Görev tanımı:
Risale-i Nur hakkındaki metinden "Risale-i Nur, sair" sözleriyle başlayıp "kut ve nurlarıdır." sözleri de dahil olmak üzere devam eden bölümü hiçbir değişiklik yapmadan yazın.

Seçilen metin:

-.-.-

Risale-i Nur, sair ilimler ve kitaplar gibi okunmamalı. Çünkü ondaki iman-ı tahkikî ilimleri, başka ilimlere ve maariflere benzemez. Akıldan başka çok letaif-i insaniyenin kut ve nurlarıdır.

İşte bu mecmuadaki risaleler, bu masum çocukların Risale-i Nur’dan ders aldıkları ve yazdıklarının bir kısmıdır. Onların bu zamanda bu ciddi çalışmaları gösteriyor ki Risale-i Nur’da öyle bir manevî zevk ve cazibedar bir nur var ki mekteplerde çocukları okumaya şevkle sevk etmek için icad ettikleri her nevi eğlence ve teşviklere galebe edecek bir lezzet, bir sürur, bir şevk Risale-i Nur veriyor ki çocuklar böyle hareket ediyorlar. Hem bu hal gösteriyor ki Risale-i Nur kökleşiyor. İnşâallah daha hiçbir şey onu koparamayacak ensal-i âtiyede devam edecek gidecek.

-.-.-

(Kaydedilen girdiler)
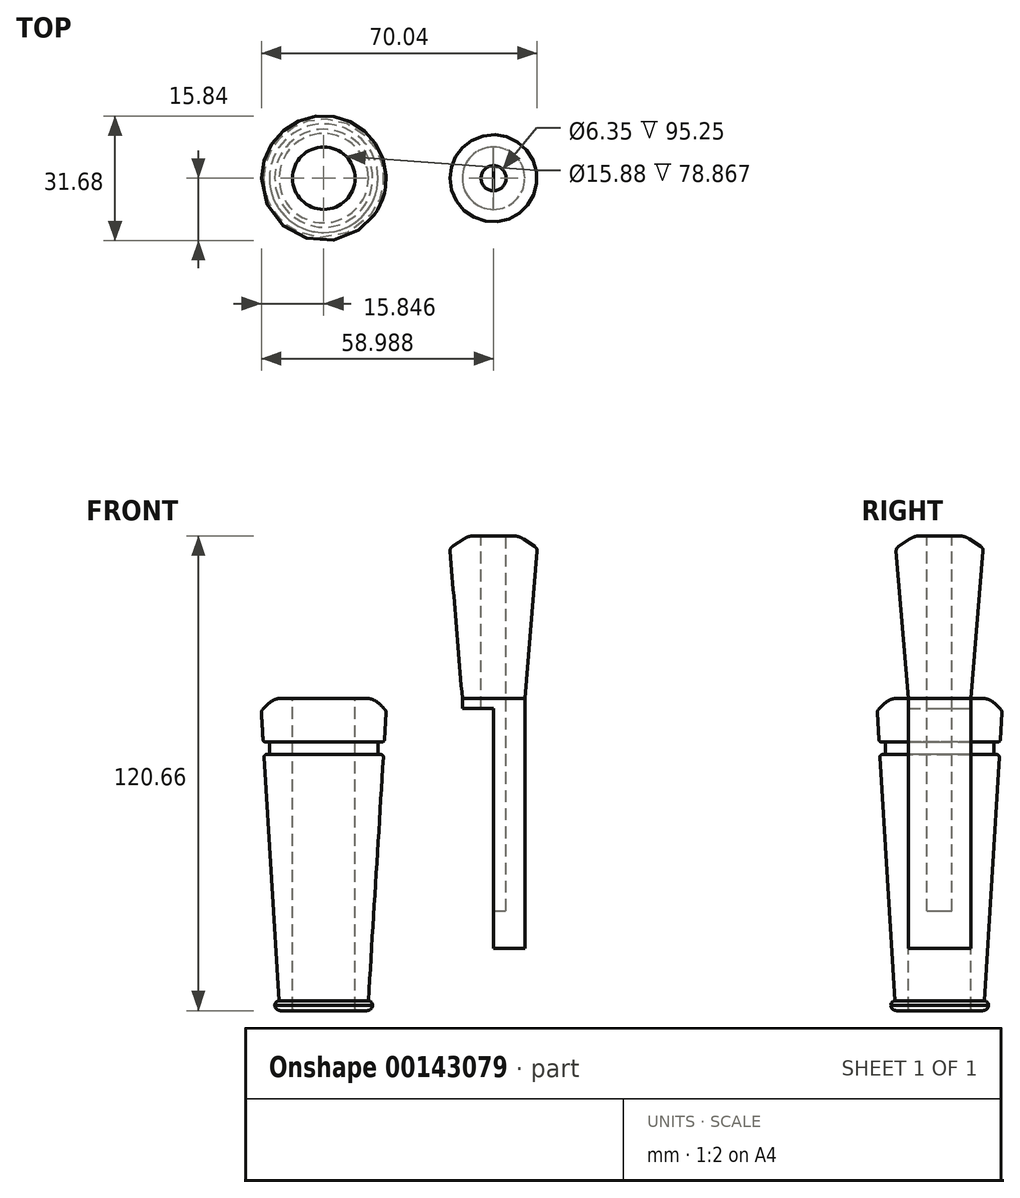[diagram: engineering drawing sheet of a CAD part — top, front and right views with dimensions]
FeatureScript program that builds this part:
annotation { "Feature Type Name" : "Feature", "Feature Type Description" : "" }
export const myFeature = defineFeature(function(context is Context, id is Id, definition is map)
    precondition{}
    {
        {
            var Q0;
            Q0=qCreatedBy(makeId("Front.planeOp"),FACE);
            var sketch = newSketch(context, id + "F0", { "sketchPlane" : qUnion([Q0])});
            skLineSegment(sketch, "E0", {"start": v(-45.17, -3.17) * mm, "end": v(-29.3, -3.17) * mm});
            skLineSegment(sketch, "E1", {"start": v(-29.3, -3.17) * mm, "end": v(-29.3, -79.38) * mm});
            skLineSegment(sketch, "E2", {"start": v(-29.3, -79.38) * mm, "end": v(-40.47, -79.38) * mm});
            skLineSegment(sketch, "E3", {"start": v(-45.17, -3.18) * mm, "end": v(-44.68, -11.11) * mm});
            skLineSegment(sketch, "E4", {"start": v(-40.47, -79.38) * mm, "end": v(-41.74, -79.38) * mm});
            skLineSegment(sketch, "E5", {"start": v(-41.74, -79.38) * mm, "end": v(-41.74, -76.83) * mm});
            skLineSegment(sketch, "E6", {"start": v(-41.74, -76.83) * mm, "end": v(-29.3, -76.83) * mm});
            skLineSegment(sketch, "E7", {"start": v(-29.3, -3.17) * mm, "end": v(-29.3, 0) * mm});
            skLineSegment(sketch, "E8", {"start": v(-29.3, 0) * mm, "end": v(-42, 0) * mm});
            skLineSegment(sketch, "E9", {"start": v(-42, 0) * mm, "end": v(-45.17, -3.18) * mm});
            skLineSegment(sketch, "E10", {"start": v(-29.3, -3.17) * mm, "end": v(-29.3, -12.7) * mm});
            skLineSegment(sketch, "E11", {"start": v(-29.3, -12.7) * mm, "end": v(-43.1, -12.7) * mm});
            skLineSegment(sketch, "E12", {"start": v(-44.68, -11.11) * mm, "end": v(-43.1, -11.11) * mm});
            skLineSegment(sketch, "E13", {"start": v(-44.48, -14.29) * mm, "end": v(-43.1, -14.29) * mm});
            skLineSegment(sketch, "E14", {"start": v(-43.1, -11.11) * mm, "end": v(-43.1, -14.29) * mm});
            skLineSegment(sketch, "E15.trimOffspring", {"start": v(-44.48, -14.29) * mm, "end": v(-40.47, -79.38) * mm});
            skLineSegment(sketch, "E16", {"start": v(-29.3, 6.8) * mm, "end": v(-37.23, 6.8) * mm, "construction": true});
            skLineSegment(sketch, "E17", {"start": v(-37.23, 6.8) * mm, "end": v(-37.23, -111.45) * mm, "construction": true});
            skLineSegment(sketch, "E18", {"start": v(-37.23, -76.83) * mm, "end": v(-40.63, -76.83) * mm, "construction": true});
            skSolve(sketch);
        }
        {
            var Q0;
            Q0=makeQuery(id+"F0.imprint","IMPRINT",FACE,{"disambiguationData":[TD([[makeQuery(id+"F0.imprint","IMPRINT",EDGE,{"derivedFrom":sQuery(id+"F0.wireOp",EDGE,"E0")}),1.0]])]});
            var Q1;
            Q1=makeQuery(id+"F0.imprint","IMPRINT",FACE,{"disambiguationData":[TD([[makeQuery(id+"F0.imprint","IMPRINT",EDGE,{"derivedFrom":sQuery(id+"F0.wireOp",EDGE,"E0")}),-1.0]])]});
            var Q2;
            {var subQ1=sQuery(id+"F0.wireOp",EDGE,"E11");Q2=makeQuery(id+"F0.imprint","IMPRINT",FACE,{"disambiguationData":[TD([[makeQuery(id+"F0.imprint","IMPRINT",EDGE,{"derivedFrom":subQ1}),1.0]])]});}
            var Q3;
            {var subQ0=sQuery(id+"F0.wireOp",EDGE,"E2");Q3=makeQuery(id+"F0.imprint","IMPRINT",FACE,{"disambiguationData":[TD([[makeQuery(id+"F0.imprint","IMPRINT",EDGE,{"derivedFrom":subQ0}),-1.0]])]});}
            var Q4;
            {var subQ0=sQuery(id+"F0.wireOp",EDGE,"E4");Q4=makeQuery(id+"F0.imprint","IMPRINT",FACE,{"disambiguationData":[TD([[makeQuery(id+"F0.imprint","IMPRINT",EDGE,{"derivedFrom":subQ0}),-1.0]])]});}
            var Q5;
            Q5=sQuery(id+"F0.wireOp",EDGE,"E1");
            revolve(context, id + "F1", {"entities" : qUnion([Q0, Q1, Q2, Q3, Q4]), "axis" : qUnion([Q5]), "revolveType" : RevolveType.FULL});
        }
        {
            var Q0;
            Q0=makeQuery(id+"F1.opRevolve","SWEPT_FACE",FACE,{"disambiguationData":[OSD([sQuery(id+"F0.wireOp",EDGE,"E8")])]});
            var sketch = newSketch(context, id + "F2", { "sketchPlane" : qUnion([Q0])});
            skCircle(sketch, "E19", {"center": v(-29.3, 0) * mm, "radius": 7.94 * mm});
            skSolve(sketch);
        }
        {
            var Q0;
            Q0 = qSketchRegion(id + "F2", true);
            extrude(context, id + "F3", {"entities" : qUnion([Q0]), "operationType" : NewBodyOperationType.REMOVE, "endBound" : BoundingType.THROUGH_ALL, "oppositeDirection" : true, "depth" : 25.4 * mm});
        }
        {
            var Q0;
            Q0=qCreatedBy(makeId("Front.planeOp"),FACE);
            var sketch = newSketch(context, id + "F4", { "sketchPlane" : qUnion([Q0])});
            skLineSegment(sketch, "E20", {"start": v(13.85, 0) * mm, "end": v(13.85, 38.1) * mm});
            skLineSegment(sketch, "E21", {"start": v(13.85, 38.1) * mm, "end": v(13.85, 41.27) * mm});
            skLineSegment(sketch, "E22", {"start": v(13.85, 41.27) * mm, "end": v(7.5, 41.27) * mm});
            skLineSegment(sketch, "E23", {"start": v(5.91, 0) * mm, "end": v(5.91, -63.5) * mm});
            skLineSegment(sketch, "E24", {"start": v(13.85, 0) * mm, "end": v(13.85, -63.5) * mm});
            skLineSegment(sketch, "E25", {"start": v(13.85, -63.5) * mm, "end": v(5.91, -63.5) * mm});
            skLineSegment(sketch, "E26", {"start": v(13.85, 38.1) * mm, "end": v(2.74, 38.1) * mm});
            skLineSegment(sketch, "E27", {"start": v(5.91, 0) * mm, "end": v(2.74, 38.1) * mm});
            skLineSegment(sketch, "E28", {"start": v(2.74, 38.1) * mm, "end": v(7.5, 41.27) * mm});
            skSolve(sketch);
        }
        {
            var Q0;
            Q0 = qSketchRegion(id + "F4", true);
            var Q1;
            Q1=sQuery(id+"F4.wireOp",EDGE,"E20");
            revolve(context, id + "F5", {"entities" : qUnion([Q0]), "axis" : qUnion([Q1]), "revolveType" : RevolveType.FULL});
        }
        {
            var Q0;
            Q0=makeQuery(id+"F5.opRevolve","SWEPT_FACE",FACE,{"disambiguationData":[OSD([sQuery(id+"F4.wireOp",EDGE,"E25")])]});
            var sketch = newSketch(context, id + "F6", { "sketchPlane" : qUnion([Q0])});
            skArc(sketch, "E29", {"start": v(13.85, 7.94) * mm, "mid": v(5.91, 0) * mm, "end": v(13.85, -7.94) * mm});
            skLineSegment(sketch, "E30", {"start": v(13.85, 7.94) * mm, "end": v(13.85, -7.94) * mm});
            skSolve(sketch);
        }
        {
            var Q0;
            Q0 = qSketchRegion(id + "F6", true);
            extrude(context, id + "F7", {"entities" : qUnion([Q0]), "operationType" : NewBodyOperationType.REMOVE, "oppositeDirection" : true, "depth" : 60.96 * mm});
        }
        {
            var Q0;
            Q0=makeQuery(id+"F5.opRevolve","SWEPT_FACE",FACE,{"disambiguationData":[OSD([sQuery(id+"F4.wireOp",EDGE,"E22")])]});
            var sketch = newSketch(context, id + "F8", { "sketchPlane" : qUnion([Q0])});
            skCircle(sketch, "E31", {"center": v(13.85, 0) * mm, "radius": 3.18 * mm});
            skSolve(sketch);
        }
        {
            var Q0;
            Q0 = qSketchRegion(id + "F8", true);
            extrude(context, id + "F9", {"entities" : qUnion([Q0]), "operationType" : NewBodyOperationType.REMOVE, "oppositeDirection" : true, "depth" : 95.25 * mm});
        }
        {
            var Q0;
            Q0=makeQuery(id+"F5.opRevolve","SWEPT_EDGE",EDGE,{"disambiguationData":[OSD([sQuery(id+"F4.wireOp",EDGE,"E22"),sQuery(id+"F4.wireOp",EDGE,"E28")])]});
            fillet(context, id + "F10", {"entities" : qUnion([Q0]), "radius" : 5.08 * mm, "tangentPropagation" : true, "allowEdgeOverflow" : false});
        }
        {
            var Q0;
            Q0=makeQuery(id+"F5.opRevolve","SWEPT_EDGE",EDGE,{"disambiguationData":[OSD([sQuery(id+"F4.wireOp",EDGE,"E26"),sQuery(id+"F4.wireOp",EDGE,"E27"),sQuery(id+"F4.wireOp",EDGE,"E28")])]});
            fillet(context, id + "F11", {"entities" : qUnion([Q0]), "radius" : 1.27 * mm, "tangentPropagation" : true, "allowEdgeOverflow" : false});
        }
        {
            var Q0;
            Q0=makeQuery(id+"F1.opRevolve","SWEPT_EDGE",EDGE,{"disambiguationData":[OSD([sQuery(id+"F0.wireOp",EDGE,"E8"),sQuery(id+"F0.wireOp",EDGE,"E9")])]});
            fillet(context, id + "F12", {"entities" : qUnion([Q0]), "radius" : 5.08 * mm, "tangentPropagation" : true, "allowEdgeOverflow" : false});
        }
        {
            var Q0;
            Q0=makeQuery(id+"F1.opRevolve","SWEPT_EDGE",EDGE,{"disambiguationData":[OSD([sQuery(id+"F0.wireOp",EDGE,"E0"),sQuery(id+"F0.wireOp",EDGE,"E3"),sQuery(id+"F0.wireOp",EDGE,"E9")])]});
            fillet(context, id + "F13", {"entities" : qUnion([Q0]), "radius" : 1.27 * mm, "tangentPropagation" : true, "allowEdgeOverflow" : false});
        }
        {
            var Q0;
            Q0=makeQuery(id+"F1.opRevolve","SWEPT_EDGE",EDGE,{"disambiguationData":[OSD([sQuery(id+"F0.wireOp",EDGE,"E13"),sQuery(id+"F0.wireOp",EDGE,"E15.trimOffspring")])]});
            var Q1;
            Q1=makeQuery(id+"F1.opRevolve","SWEPT_EDGE",EDGE,{"disambiguationData":[OSD([sQuery(id+"F0.wireOp",EDGE,"E3"),sQuery(id+"F0.wireOp",EDGE,"E12")])]});
            fillet(context, id + "F14", {"entities" : qUnion([Q0, Q1]), "radius" : 0.64 * mm, "tangentPropagation" : true, "allowEdgeOverflow" : false});
        }
        {
            var Q0;
            Q0=makeQuery(id+"F1.opRevolve","SWEPT_EDGE",EDGE,{"disambiguationData":[OSD([sQuery(id+"F0.wireOp",EDGE,"E13"),sQuery(id+"F0.wireOp",EDGE,"E14")])]});
            var Q1;
            {var subQ0=sQuery(id+"F0.wireOp",EDGE,"E12");Q1=makeQuery(id+"F14.opFillet","BLEND_EDGE",EDGE,{"blendedFrom":[makeQuery(id+"F1.opRevolve","SWEPT_EDGE",EDGE,{"disambiguationData":[OSD([sQuery(id+"F0.wireOp",EDGE,"E3"),subQ0])]}),makeQuery(id+"F1.opRevolve","SWEPT_FACE",FACE,{"disambiguationData":[OSD([subQ0])]})],"blendedInto":[makeQuery(id+"F1.opRevolve","SWEPT_FACE",FACE,{"disambiguationData":[OSD([subQ0])]})]});}
            fillet(context, id + "F15", {"entities" : qUnion([Q0, Q1]), "radius" : 0.64 * mm, "tangentPropagation" : true, "allowEdgeOverflow" : false});
        }
        {
            var Q0;
            Q0=makeQuery(id+"F1.opRevolve","SWEPT_EDGE",EDGE,{"disambiguationData":[OSD([sQuery(id+"F0.wireOp",EDGE,"E5"),sQuery(id+"F0.wireOp",EDGE,"E6")])]});
            fillet(context, id + "F16", {"entities" : qUnion([Q0]), "radius" : 1.27 * mm, "tangentPropagation" : true, "allowEdgeOverflow" : false});
        }
        {
            var Q0;
            Q0=makeQuery(id+"F1.opRevolve","SWEPT_EDGE",EDGE,{"disambiguationData":[OSD([sQuery(id+"F0.wireOp",EDGE,"E4"),sQuery(id+"F0.wireOp",EDGE,"E5")])]});
            fillet(context, id + "F17", {"entities" : qUnion([Q0]), "radius" : 1.52 * mm, "tangentPropagation" : true, "allowEdgeOverflow" : false});
        }
        {
            var Q0;
            Q0=makeQuery(id+"F3.boolean.opBoolean","INTERSECT",EDGE,{"derivedFrom":[makeQuery(id+"F1.opRevolve","SWEPT_FACE",FACE,{"disambiguationData":[OSD([sQuery(id+"F0.wireOp",EDGE,"E2"),sQuery(id+"F0.wireOp",EDGE,"E4")])]}),makeQuery(id+"F3.opExtrude","SWEPT_FACE",FACE,{"disambiguationData":[OSD([sQuery(id+"F2.wireOp",EDGE,"E19")])]})]});
            fillet(context, id + "F18", {"entities" : qUnion([Q0]), "radius" : 0.5 * mm, "tangentPropagation" : true, "allowEdgeOverflow" : false});
        }
    });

-.-.-

Yazılı yanıt:
Risale-i Nur, sair ilimler ve kitaplar gibi okunmamalı. Çünkü ondaki iman-ı tahkikî ilimleri, başka ilimlere ve maariflere benzemez. Akıldan başka çok letaif-i insaniyenin kut ve nurlarıdır.